While there are so many medical treatments and medicines for joint pain, there’s also evidence a number of supplements can help in managing joint pain and long-term conditions.

Functional medicine dietitian Ariana Fiorita and Dr. M. Elaine Husni, talk about some supplements that may help ease your joint pain:


Glucosamine, a dietary supplement that helps keep joints healthy, has been shown to benefit only a subset of people with osteoarthritis, possibly by stimulating the regrowth of worn out cartilage

Research by scientists has shown that taking a daily glucosamine sulfate supplement could improve osteoarthritis-related joint pain and slow the progress of the condition.

“We advise patients to take glucosamine with chondroitin for three months to see if it makes any difference,” says Dr. M. Elaine Husni.

“If so, continue using it; if not, don’t waste your money and look for other options.”


Omega-3 has a range of health benefits, and omega-3 fatty acids have anti-inflammatory effects which make a good remedy for joint pain.

A 2016 review of study evidence found that regularly taking omega-3 reduces joint discomfort and stiffness in people with rheumatoid arthritis.

The review found in some cases the effect was so significant that they were able to stop taking their pain medication.

“Just one serving of cold-water fish twice a week is enough,” says Fiorita.

“Try a high-quality daily fish oil supplement in addition to consuming natural dietary sources.”

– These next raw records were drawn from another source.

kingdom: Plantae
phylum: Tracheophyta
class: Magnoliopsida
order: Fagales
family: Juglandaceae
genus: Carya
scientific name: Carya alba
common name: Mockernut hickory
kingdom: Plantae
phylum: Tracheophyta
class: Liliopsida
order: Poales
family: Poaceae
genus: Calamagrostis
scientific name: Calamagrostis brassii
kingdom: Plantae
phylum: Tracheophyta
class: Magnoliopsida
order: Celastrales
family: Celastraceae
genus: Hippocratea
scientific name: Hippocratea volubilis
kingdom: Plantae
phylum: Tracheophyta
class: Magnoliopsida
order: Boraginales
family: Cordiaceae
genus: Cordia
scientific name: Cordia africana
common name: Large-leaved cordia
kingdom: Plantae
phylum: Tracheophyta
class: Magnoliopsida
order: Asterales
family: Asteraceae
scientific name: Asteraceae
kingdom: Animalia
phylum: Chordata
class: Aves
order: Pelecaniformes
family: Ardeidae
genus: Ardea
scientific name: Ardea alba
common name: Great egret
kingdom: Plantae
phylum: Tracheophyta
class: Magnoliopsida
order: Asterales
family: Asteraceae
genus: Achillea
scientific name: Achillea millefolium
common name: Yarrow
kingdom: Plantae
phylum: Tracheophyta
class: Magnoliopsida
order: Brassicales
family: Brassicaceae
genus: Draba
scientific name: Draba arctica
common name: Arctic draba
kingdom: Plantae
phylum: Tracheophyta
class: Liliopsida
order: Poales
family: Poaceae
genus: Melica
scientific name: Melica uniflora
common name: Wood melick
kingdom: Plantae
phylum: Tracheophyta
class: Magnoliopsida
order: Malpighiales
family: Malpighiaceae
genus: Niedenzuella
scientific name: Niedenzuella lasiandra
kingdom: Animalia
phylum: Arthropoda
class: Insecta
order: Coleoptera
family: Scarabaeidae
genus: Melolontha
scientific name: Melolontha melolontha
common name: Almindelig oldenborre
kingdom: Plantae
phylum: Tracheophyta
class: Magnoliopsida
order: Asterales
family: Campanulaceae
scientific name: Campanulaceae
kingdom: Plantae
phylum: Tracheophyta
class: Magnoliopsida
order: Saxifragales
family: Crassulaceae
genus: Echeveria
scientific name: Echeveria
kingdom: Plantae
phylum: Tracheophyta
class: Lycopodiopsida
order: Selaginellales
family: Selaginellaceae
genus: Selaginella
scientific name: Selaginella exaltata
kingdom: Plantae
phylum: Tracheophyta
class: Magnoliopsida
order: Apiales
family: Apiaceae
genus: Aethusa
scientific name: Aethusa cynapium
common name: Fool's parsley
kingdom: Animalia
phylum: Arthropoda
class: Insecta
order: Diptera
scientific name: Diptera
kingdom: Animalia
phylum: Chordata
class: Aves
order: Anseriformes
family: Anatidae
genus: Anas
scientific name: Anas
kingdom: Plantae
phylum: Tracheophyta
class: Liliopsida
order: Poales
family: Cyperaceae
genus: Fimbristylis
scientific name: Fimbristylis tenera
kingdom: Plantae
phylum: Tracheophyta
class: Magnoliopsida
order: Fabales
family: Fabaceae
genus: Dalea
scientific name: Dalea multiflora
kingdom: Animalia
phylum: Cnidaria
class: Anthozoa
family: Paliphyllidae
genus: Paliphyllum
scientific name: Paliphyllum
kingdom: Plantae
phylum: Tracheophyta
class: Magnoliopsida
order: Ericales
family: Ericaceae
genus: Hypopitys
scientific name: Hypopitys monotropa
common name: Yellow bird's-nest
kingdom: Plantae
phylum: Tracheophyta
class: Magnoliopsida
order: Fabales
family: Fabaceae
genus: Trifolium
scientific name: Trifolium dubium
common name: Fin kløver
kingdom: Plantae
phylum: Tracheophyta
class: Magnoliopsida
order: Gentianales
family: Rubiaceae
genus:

Turmeric is a frequently used spice in South Asian foods like curries and has a long history in medicine.

Turmeric is well known for its anti-inflammatory effects, which can in turn help reduce the pain of sore, inflamed joints.

The active ingredient in turmeric is curcumin, and research suggests it can reduce short term inflammation.


Ginger contains the anti-inflammatory compound gingerol, which has pain-relieving properties.

However, studies that have looked into the efficacy of ginger to treat joint pain have looked at high doses of ginger extract – so the effects you get from ordinary supplements may not quite be as strong.


Capsaicin is most commonly known for being the compound that gives chillis their heat and some studies show that it can help relieve pain that’s due to joint conditions like rheumatoid arthritis and osteoarthritis.

But, it can also reduce the release of signals that cause pain in the body.

It’s available in creams, patches and gels, and the effects last a few hours, so you can reapply whenever you need to during the day.